Rosa Parks and Coretta Scott King, both African American women, are two giants of the Civil Rights Movement. Rosa McCauley was born in Tuskegee, Alabama on 4 February 1913 and Coretta Scott was born on 27 April 1927 in Marion, Alabama.
Rosa McCauley attended the local one roomed school for black children whilst white children were taken by bus to a superior school for whites only. Rosa had to leave school in 1929 to look after her sick mother and grandmother. Unlike Rosa, Coretta was able to carry on her education and received a BA in music and education before going on to study in Boston for a second degree in voice and violin. It was whilst she was in Boston that she met Martin Luther King Jnr and they married in June 1953. They went on to have four children.
Rosa took a job in a shirt factory in Montgomery, Alabama and married Raymond Parks in 1932 who was an active member of the Montgomery chapter of NAACP. Encouraged by her husband, she got her High School degree in 1933 and also joined the NAACP. Rosa and Raymond did not have any children.
It was Rosa’s refusal to give up her seat to a white passenger on a bus in Montgomery on 1 December 1955 that sparked the Montgomery Bus Boycott and reinvigorated the Civil Rights Movement. Her arrest and trail led to the formation of the Montgomery Improvement Association and Martin Luther King Jnr, who had recently moved to Montgomery was chosen as its leader. The boycott went on for 381 days but was eventually successful in having Montgomery Bus Company lift the enforcement of segregation. By taking a stand, Rosa Parks pricked the conscience of the nation and started one of the largest and most successful movements against racial segregation in history. Coretta Scott King supported her husband in his work in Montgomery and took part in the boycott.
After Dr. King was assassinated on 4 April 1968, his widow took on his work and advocated non-violent campaigns for social change. Coretta Scott King widened her approach and took on numerous causes where equality and liberty were missing. These included racial an economic justice, women’s and children’s rights, gay and lesbian dignity, religious freedom, the needs of the poor and homeless, full employment, health care, educational opportunities, nuclear disarmament and environmental justice. She founded and ran the Martin Luther King Jnr Centre for Nonviolent Social Change which trained thousands of people in Dr. King’s philosophy. Coretta Scott King worked tirelessly for the rest of her life for these causes and often met with world leaders to press her case. She was equally at ease with ordinary working people. She was beside Nelson Mandela when he became South Africa’s first democratically elected President. She successfully campaigned to have Martin Luther King Day officially recognised.

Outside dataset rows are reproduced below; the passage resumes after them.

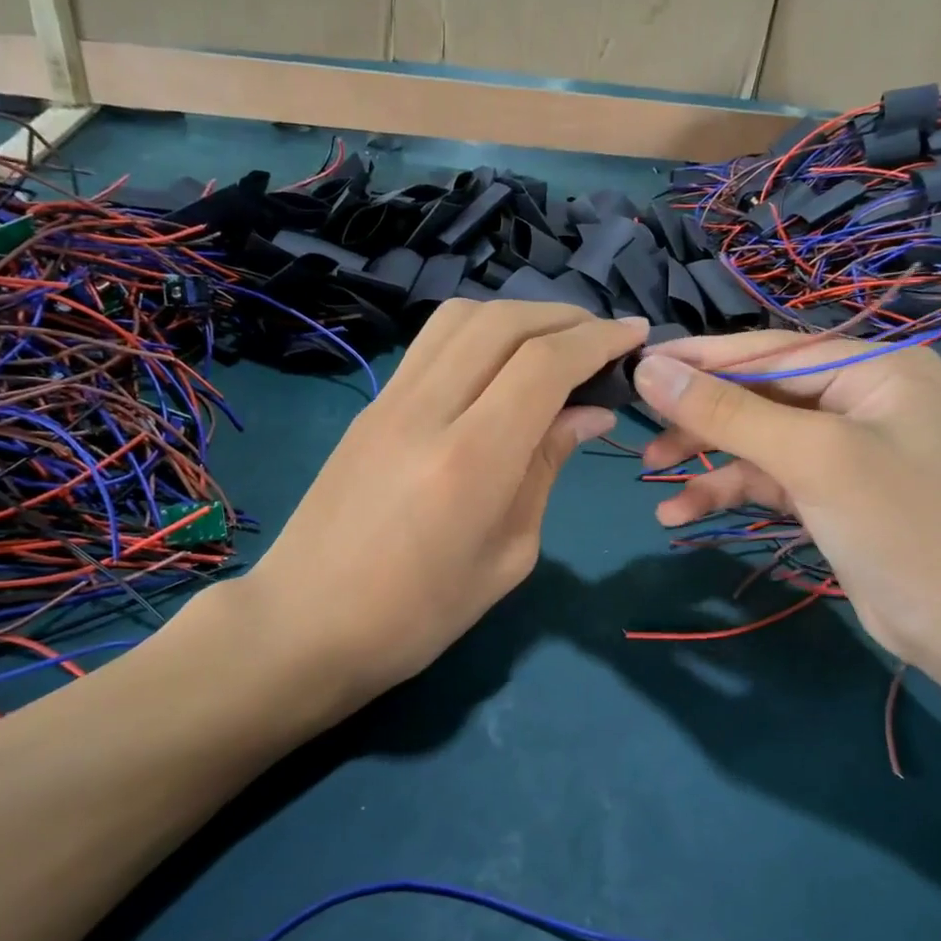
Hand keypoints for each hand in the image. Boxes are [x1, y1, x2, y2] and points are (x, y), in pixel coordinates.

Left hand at [246, 300, 647, 706]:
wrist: (306, 625)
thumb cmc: (419, 615)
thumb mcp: (508, 554)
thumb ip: (546, 469)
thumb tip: (587, 413)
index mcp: (471, 458)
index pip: (544, 363)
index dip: (597, 340)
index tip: (635, 337)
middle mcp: (427, 410)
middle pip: (503, 322)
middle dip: (565, 318)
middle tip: (602, 338)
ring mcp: (389, 401)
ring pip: (460, 318)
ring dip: (518, 315)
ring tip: (553, 342)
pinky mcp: (370, 406)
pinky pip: (431, 344)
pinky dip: (478, 334)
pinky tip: (498, 364)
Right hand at [632, 332, 940, 672]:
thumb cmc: (897, 525)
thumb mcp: (809, 458)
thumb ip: (727, 411)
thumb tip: (650, 370)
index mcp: (873, 367)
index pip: (769, 351)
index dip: (699, 359)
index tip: (637, 366)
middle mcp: (859, 396)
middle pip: (758, 394)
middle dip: (700, 418)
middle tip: (641, 432)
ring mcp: (844, 445)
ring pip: (756, 438)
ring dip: (706, 459)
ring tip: (653, 478)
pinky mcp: (828, 489)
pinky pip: (767, 476)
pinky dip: (727, 490)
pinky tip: (681, 513)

Rosa Parks and her husband suffered for their activism as they both lost their jobs in the wake of the boycott. This led them to move to Detroit Michigan in search of work. Rosa continued to work in support of Civil Rights for the rest of her life and campaigned against the Apartheid regime in South Africa. On his release from prison, Nelson Mandela told her that her actions had sustained him during his incarceration. She founded the Rosa and Raymond Parks Institute for Self Development in 1987 which sought to educate young people on important issues of equality and freedom. In February 2013, to mark the centenary of her birth, President Obama unveiled a statue of her in Statuary Hall in Washington DC. In his speech he said that it was the men and women of Montgomery that made it possible for him to be President of the USA.
Both these women are towering figures of the twentieth century. A simple act of brave disobedience by Rosa Parks changed America and changed the world. She has been called the mother of the Civil Rights Movement. Coretta Scott King, widowed at the age of forty and with four children, took on the mantle of her husband and was a woman of compassion, wisdom and vision who sought to make a better world.
Rosa Parks died in 2005 and Coretta Scott King in 2006. They were mourned by all who strive for justice and freedom throughout the world.